New rules of Supreme Court:

  • Surname is not only indicative of ancestry and should not only be understood in the context of history, culture and lineage, but more importantly, it is related to social reality as well as to the feeling of children in their particular environment.
  • Uniformity of surname emerges as a mode of creating, maintaining and displaying ‘family’.
  • The Supreme Court also said that being the sole natural guardian, the mother can also give her second husband the right to adopt the child.

Laws relating to Guardianship in India:

 Hindu Minority and Guardianship Act:

  • Indian laws give preference to the father in case of guardianship of a minor (below 18 years of age).
  • The natural guardian of a Hindu minor in relation to the minor or property under the Hindu religious law or the Hindu Minorities and Guardianship Act, (HMGA) 1956 is the father and then the mother.
  • Provided that the custody of a minor who has not completed the age of five years shall ordinarily be with the mother.

Guardians and Wards Act, 1890 (GWA):

  • It deals with the appointment of a person as the ‘guardian’ of the child in respect of both the child and the property.
  • Issues of child custody, guardianship and visitation between parents are determined under the GWA if the natural guardian wishes to be declared as a special guardian for their child.
  • In a petition under the GWA read in conjunction with the HMGA when there is a dispute between the parents, guardianship and custody may be vested in one parent with the rights of visitation or visitation of the other parent.
  • The welfare of the minor or “best interest of the child” shall be paramount in doing so.

Meaning of “best interest of the child”:

  • India is a signatory to the United Nations Convention on the Rights of the Child (UNCRC).
  • The Juvenile Justice (Care and Protection of Children) Act, 2015 incorporates the definition of ‘best interests of the child’ present in the UNNCRC.
  • “Best interest of the child” means “the basis of any decision made regarding the child to ensure the fulfillment of his/her basic rights and needs, identity, social welfare and physical, emotional and intellectual development” and any custody the battle of Custody is paramount in the battle.

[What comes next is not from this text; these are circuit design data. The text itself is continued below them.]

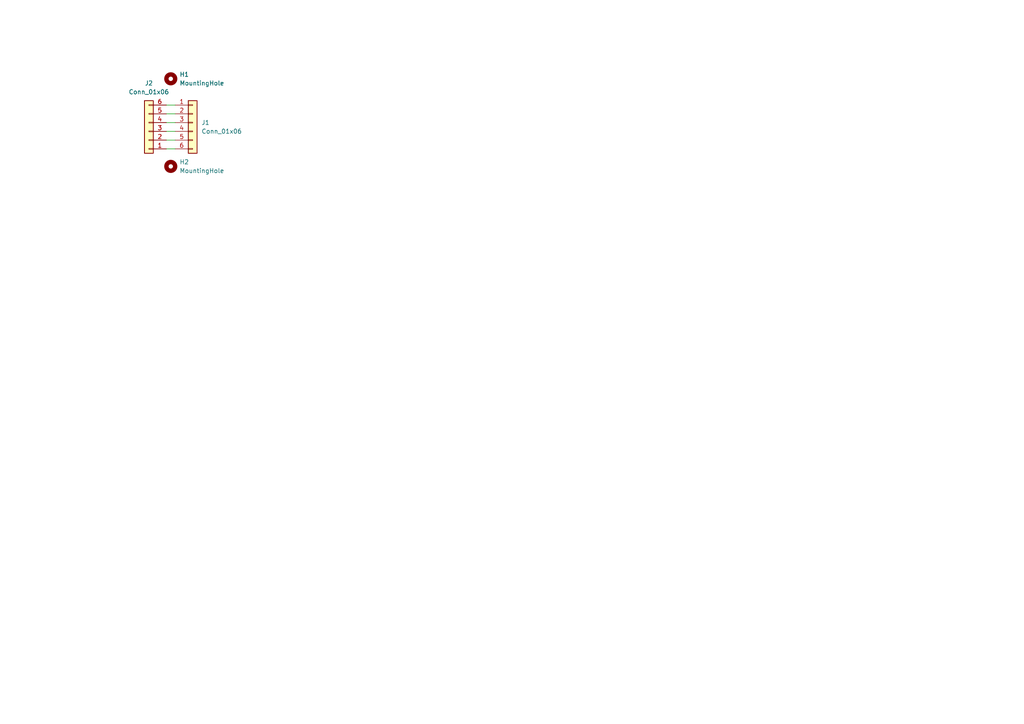
<source format=kicad_sch>
(kicad_sch
	(version 20231120)
	(generator "eeschema")
	(generator_version "8.0")
	(uuid "2d251ae7-d3aa-40e5-af91-a69e54c72b25")
	(paper "A4")
	
	(wire
		(pts
			(xy 48.26 30.48) (xy 50.8 30.48)
		)
		(stroke
			(width 0)
			(type default)
		)
		(uuid "1f8dc57f-0481-44b0-8a20-43c44c399094")
	)
	(wire
		(pts
			(xy 48.26 35.56) (xy 50.8 35.56)
		)
		(stroke
			(width 0)
			(type default)
		)
		(uuid "49a24167-f2ac-4b5a-a52d-3b099696bc92")
	)
	(wire
		(pts
			(xy 48.26 43.18) (xy 50.8 43.18)
		)
		(stroke
			(width 0)
			(type default)
		)
		(uuid "6e4eb01f-0a58-4005-a233-129ce9c6009c")
	)
	(wire
		(pts
			(xy 48.26 38.1) (xy 50.8 38.1)
		)
		(stroke
			(width 0)
			(type default)
		)
		(uuid "7f09828f-093b-4e08-9c17-b571c22c21ea")
	)
	(wire
		(pts
			(xy 48.26 40.64) (xy 50.8 40.64)
		)
		(stroke
			(width 0)
			(type default)
		)
		(uuid "968f8556-97ad-4ff0-8417-9504c3c384e5")
	)
	(wire
		(pts
			(xy 48.26 33.02) (xy 50.8 33.02)
		)
		(stroke
			(width 0)
			(type default)
		)
		(uuid "f75e5834-7f72-4348-bae6-c067fd29af52")
	)
	(symbol
		(lib_id "Connector_Generic:Conn_01x06")
		(at 55.88 35.56 0)
		(unit 1)
		(exclude_from_sim no)
		(in_bom yes)
		(on_board yes)
		(dnp no)
		(fields_autoplaced yes)
		(uuid "24eace9f-f9d5-4867-966b-b09cd942f7ee")
		(property "Reference" "J1"
			(at 58.42 35.5599 0)
			(effects
				(font
					(size 1.27 1.27)
				)
				(justify left)
			)
		)
		(property "Value" "Conn_01x06"
			(at 58.42 38.0999 0)
			(effects
				(font
					(size 1.27 1.27)
				)
				(justify left)
			)
		)
		(property "Footprint" "Connector_JST:JST_GH_SM06B-GHS-TB_1x06-1MP_P1.25mm_Horizontal"
			(at 55.88 35.56 0)
			(effects
				(font
					(size 1.27 1.27)
				)
				(hide yes)
			)
		)
		(property "Datasheet" "~"
			(at 55.88 35.56 0)
			(effects
				(font
					(size 1.27 1.27)
				)
				(hide yes)
			)
		)
		(property "Description" "Generic connector, single row, 01x06, script generated (kicad-library-utils/schlib/autogen/connector/)"
			(at 55.88 35.56 0)
			(effects
				(font
					(size 1.27 1.27)
				)
				(hide yes)
			)
		)
		(pin "6"
			(uuid "07624a1e-6752-4835-9f12-0a350a87ed9a")
		)
		(pin "2"
			(uuid "730b8c3a-e5fa-4e67-b02e-fab53e5f3a0d")
		)
		(pin "5"
			(uuid "304a173a-2f12-426a-af71-ff4e2b78c3e8")
		)
		(pin "4"
			(uuid "9686acd0-d023-4e43-9713-cc418078ee79")
		)
		(pin "3"
			(uuid "fcc3195c-4e35-429e-8c5e-00c98c470b4c")
		)
		(pin "1"
			(uuid "8ca725ab-1565-4089-998b-17712b5b8585")
		)
		(instances
			(project ""
				(path "/2d251ae7-d3aa-40e5-af91-a69e54c72b25"
					(reference "J1")
					(unit 1)
				)
			)
		)
	)
	(symbol
		(lib_id "Connector_Generic:Conn_01x06")
		(at 43.18 38.1 180)
		(unit 1)
		(exclude_from_sim no)
		(in_bom yes)
		(on_board yes)
		(dnp no)
		(fields_autoplaced yes)
		(uuid "5ceccfad-5c3d-40b8-a497-7d72e3688c25")
		(property "Reference" "J2"
			(at 43.18 24.13 0)
			(effects
				(font
					(size 1.27 1.27)
				)
			)
		)
		(property "Value" "Conn_01x06"
			(at 43.18 26.67 0)
			(effects
				(font
					(size 1.27 1.27)
				)
			)
		)
		(property "Footprint" "Connector_PinHeader_2.54mm:PinHeader_1x06_P2.54mm_Vertical"
			(at 43.18 38.1 0)
			(effects
				(font
					(size 1.27 1.27)
				)
				(hide yes)
			)
		)
		(property "Datasheet" "~"
			(at 43.18 38.1 0)
			(effects
				(font
					(size 1.27 1.27)
				)
				(hide yes)
			)
		)
		(property "Description" "Generic connector, single row, 01x06, script generated (kicad-library-utils/schlib/autogen/connector/)"
			(at 43.18 38.1 0)
			(effects
				(font
					(size 1.27 1.27)
				)
				(hide yes)
			)
		)
		(pin "6"
			(uuid "7f99365e-4bcb-44cd-9af5-30aa9adb1bef")
		)
		(pin "2"
			(uuid "226ca393-0f8d-483b-980d-b80af2f995a4")
		)
		(pin "5"
			(uuid "c8b5f633-9639-469b-bc33-9c137912f3c9")
		)
		(pin "4"
			(uuid "86441d69-75aa-4111-8292-87bc57db8ee8")
		)
		(pin "3"
			(uuid "70adb6ec-df64-4e90-8e15-e71aa2179dcc")
		)
		(pin "1"
			(uuid "6414ec8f-962a-42a9-9886-e563befaedcf")
		)
		(instances
			(project "jst-gh-6"
				(path "/2d251ae7-d3aa-40e5-af91-a69e54c72b25"
					(reference "J2")
					(unit 1)
				)
			)
		)
	)
	(symbol
		(lib_id "Mechanical:MountingHole")
		(at 49.53 22.86 0)
		(unit 1)
		(exclude_from_sim yes)
		(in_bom no)
		(on_board yes)
		(dnp no)
		(fields_autoplaced yes)
		(uuid "cf1f403f-dc50-4bdb-bc25-b17a7dca529a")
		(property "Reference" "H1"
			(at 52.07 21.5899 0)
			(effects
				(font
					(size 1.27 1.27)
				)
				(justify left)
			)
		)
		(property "Value" "MountingHole"
			(at 52.07 24.1299 0)
			(effects
				(font
					(size 1.27 1.27)
				)
				(justify left)
			)
		)
		(property "Footprint" "MountingHole:MountingHole_3.2mm_M3"
			(at 49.53 22.86 0)
			(effects
				(font
					(size 1.27 1.27)
				)
				(hide yes)
			)
		)
		(property "Datasheet" "~"
			(at 49.53 22.86 0)
			(effects
				(font
					(size 1.27 1.27)
				)
				(hide yes)
			)
		)
		(property "Description" "Mounting Hole without connection"
			(at 49.53 22.86 0)
			(effects
				(font
					(size 1.27 1.27)
				)
				(hide yes)
			)
		)
		(instances
			(project ""
				(path "/2d251ae7-d3aa-40e5-af91-a69e54c72b25"
					(reference "H1")
					(unit 1)
				)
			)
		)
	)
	(symbol
		(lib_id "Mechanical:MountingHole")
		(at 49.53 48.26 0)
		(unit 1)
		(exclude_from_sim yes)
		(in_bom no)
		(on_board yes)
		(dnp no)
		(fields_autoplaced yes)
		(uuid "ebaffa56-8acc-40df-b6a3-ee124577722b")
		(property "Reference" "H2"
			(at 52.07 46.9899 0)
			(effects
				(font
					(size 1.27 1.27)
				)
				(justify left)
			)
		)
		(property "Value" "MountingHole"
			(at 52.07 49.5299 0)
			(effects
				(font
					(size 1.27 1.27)
				)
				(justify left)
			)
		)
		(property "Footprint" "MountingHole:MountingHole_3.2mm_M3"
			(at 49.53 48.26 0)
			(effects
				(font
					(size 1.27 1.27)
				)
				(hide yes)
			)
		)
		(property "Datasheet" "~"
			(at 49.53 48.26 0)
			(effects
				(font
					(size 1.27 1.27)
				)
				(hide yes)
			)
		)
		(property "Description" "Mounting Hole without connection"
			(at 49.53 48.26 0)
			(effects
				(font
					(size 1.27 1.27)
				)
				(hide yes)
			)
		)
		(instances
			(project "jst-gh-6"
				(path "/2d251ae7-d3aa-40e5-af91-a69e54c72b25"
					(reference "H2")
					(unit 1)
				)
			)
		)
	)
	(sheet_instances
		(path "/"
			(page "1")
		)
	)
)

</source>
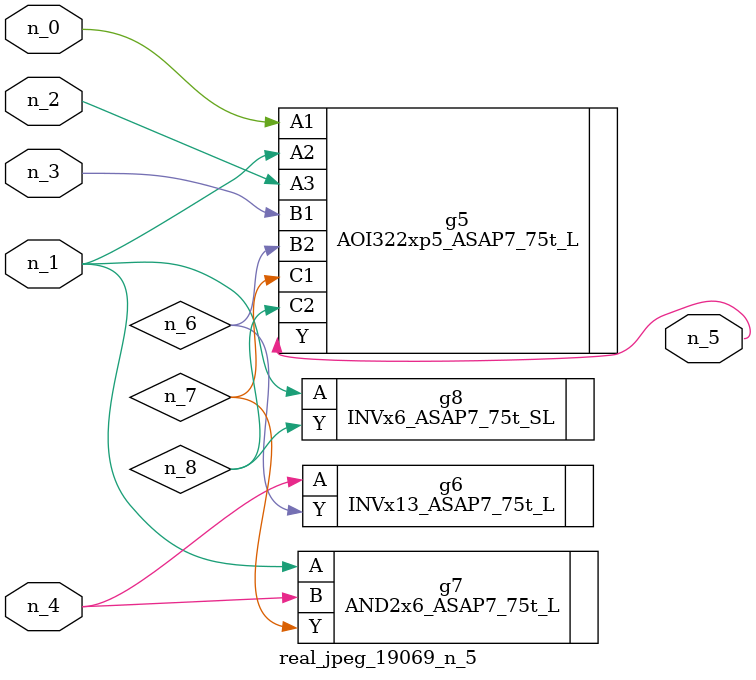
<source format=v>
module real_jpeg_19069_n_5 (n_4, n_0, n_1, n_2, n_3, n_5);

input n_4;
input n_0;
input n_1;
input n_2;
input n_3;

output n_5;

wire n_8;
wire n_6;
wire n_7;

AOI322xp5_ASAP7_75t_L g5 ( 
.A1(n_0),
.A2(n_1),
.A3(n_2),
.B1(n_3),
.B2(n_6),
.C1(n_7),
.C2(n_8),
.Y(n_5)
);

AND2x6_ASAP7_75t_L g7 ( 
.A(n_1),
.B(n_4),
.Y(n_7)
);

INVx6_ASAP7_75t_SL g8 ( 
.A(n_1),
.Y(n_8)
);

INVx13_ASAP7_75t_L g6 ( 
.A(n_4),
.Y(n_6)
);


endmodule
</source>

Muslim Personal Law (Shariat) Application Act, 1937:

  • As per the Muslim Personal Law (Shariat) Application Act [The Muslim Personal Law (Shariat) Application Act, 1937], in the case of guardianship, the Shariat or religious law shall apply, according to which the son does not attain the age of seven years. And the father is the natural guardian until the daughter attains the adult stage, although the father enjoys the right of general supervision and control.
  • The concept of custody or ‘Hijanat’ in Muslim law states that the welfare of the child is paramount.
  • This is the reason why Muslim law gives preference to the mother over the father in the matter of custody of children during the tender years.

Supreme Court’s decision:

  • The landmark Supreme Court judgment in 1999 in Geeta Hariharan v. Reserve Bank of India provided partial relief.
  • In this case HMGA was challenged for violating the guarantee of gender equality under Article 14 of the Constitution of India.
  • Article 14 states that no person shall be denied equality before the law or the equal protection of the laws in the territory of India.
  • The Court held that the word “after” should not mean “after the life of the father”, but “in the absence of the father”.
  • The decision, however, failed to recognize both the parents as equal guardians, making the role of the mother subordinate to that of the father.
  • Although the judgment sets precedent for the courts, it has not led to any amendments to the HMGA.